2. Set Up the LLM Client

Configure your LLM client (in this case, DeepSeek):

client = OpenAI(api_key=os.getenv("DEEPSEEK_API_KEY"), base_url="https://api.deepseek.com")

def send_messages(messages):
    response = client.chat.completions.create(
        model="deepseek-chat",
        messages=messages,
        tools=tools
    )
    return response.choices[0].message

3. Create a Flame Session

Initialize a Flame session for executing the generated code as follow. The flmexec is a build-in application of Flame to execute script, it support Python and Shell for now.

async def main():
    session = await flame.create_session("flmexec")

4. Generate and Execute Code

The workflow involves four main steps:

Generate Code: Ask the LLM to create a script
Request Execution: Ask the LLM to run the generated code
Execute with Flame: Use Flame to safely execute the code
Process Results: Let the LLM interpret the execution results

# Step 1: Generate code
messages = [{"role": "user", "content": "Provide a Python snippet that computes and prints the sum of integers from 1 to 100."}]
message = send_messages(messages)
messages.append(message)
print(f"Model>\t {message.content}")

# Step 2: Request execution
message = {"role": "user", "content": "run this code"}
messages.append(message)
message = send_messages(messages)

tool = message.tool_calls[0]
messages.append(message)

# Step 3: Execute with Flame
input = tool.function.arguments.encode("utf-8")
task = await session.invoke(input)

# Step 4: Process results
messages.append({"role": "tool", "tool_call_id": tool.id, "content": task.output.decode("utf-8")})
message = send_messages(messages)
print(f"Model>\t {message.content}")

Running the Example

To run the example:

# Set your API key
export DEEPSEEK_API_KEY="your-api-key-here"

# Run the example
python3 ./examples/agents/scripts/main.py

Expected Output

When you run the example, you’ll see output similar to:

Model>	 Here's a Python snippet that computes and prints the sum of integers from 1 to 100:

```python
# Calculate the sum of integers from 1 to 100
total = sum(range(1, 101))
print("The sum of integers from 1 to 100 is:", total)
```

Would you like me to run this script for you?
Model>	 The sum of integers from 1 to 100 is **5050**. Let me know if you'd like to explore anything else!

Advanced Use Cases

Batch Code Generation

You can extend this pattern to generate and execute multiple scripts in parallel. Those scripts will be executed in the same session for the agent which make it easier to debug or eval. The Flame will execute those scripts in parallel if necessary.

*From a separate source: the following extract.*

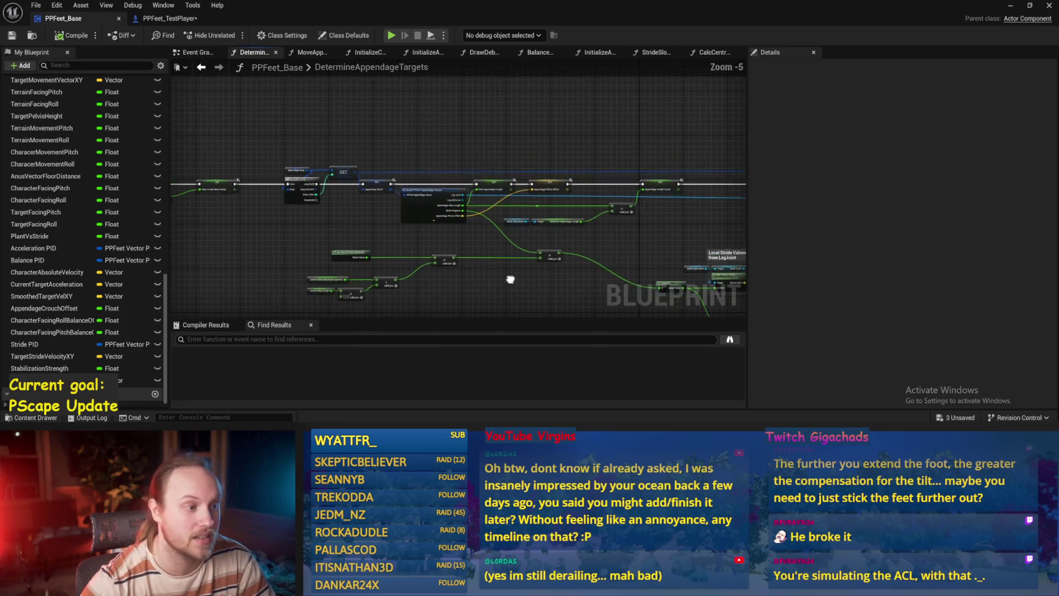
{"action": "left_click_drag", "start_coordinate": [547, 232], "coordinate": [730, 197]}
{"action": "scroll", "coordinate": [487, 180], "scroll_direction": "up", "scroll_amount": 4}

# Generate multiple scripts
scripts = [
    "Calculate fibonacci numbers up to 20",
    "Generate a random password",
    "Parse and analyze a JSON file"
]

# Execute them concurrently within the same Flame session for the agent.

Interactive Code Execution

Create an interactive environment where users can iteratively refine generated code. As the session keep open, there also zero startup time for the Agent which gets a better performance.

# Allow users to modify generated code
user_feedback = "Can you optimize this for better performance?"
# Re-generate and re-execute with improvements

Code Validation

As the flmexec also support input during execution, we can use Flame to test generated code against various inputs and edge cases

# Test generated functions with different inputs
test_cases = [1, 10, 100, 1000]
# Execute each test case in isolation

Conclusion

Flame provides a powerful and secure platform for executing AI-generated code. By combining the creativity of LLMs with Flame’s robust execution environment, you can build sophisticated AI-powered applications that can generate, test, and execute code safely and efficiently.

The example demonstrated in this blog post shows just the beginning of what’s possible. You can extend this pattern to build more complex AI agents, automated testing systems, or interactive coding assistants.

To get started with your own implementations, check out the complete example in examples/agents/scripts/main.py and explore the Flame documentation for more advanced features and capabilities.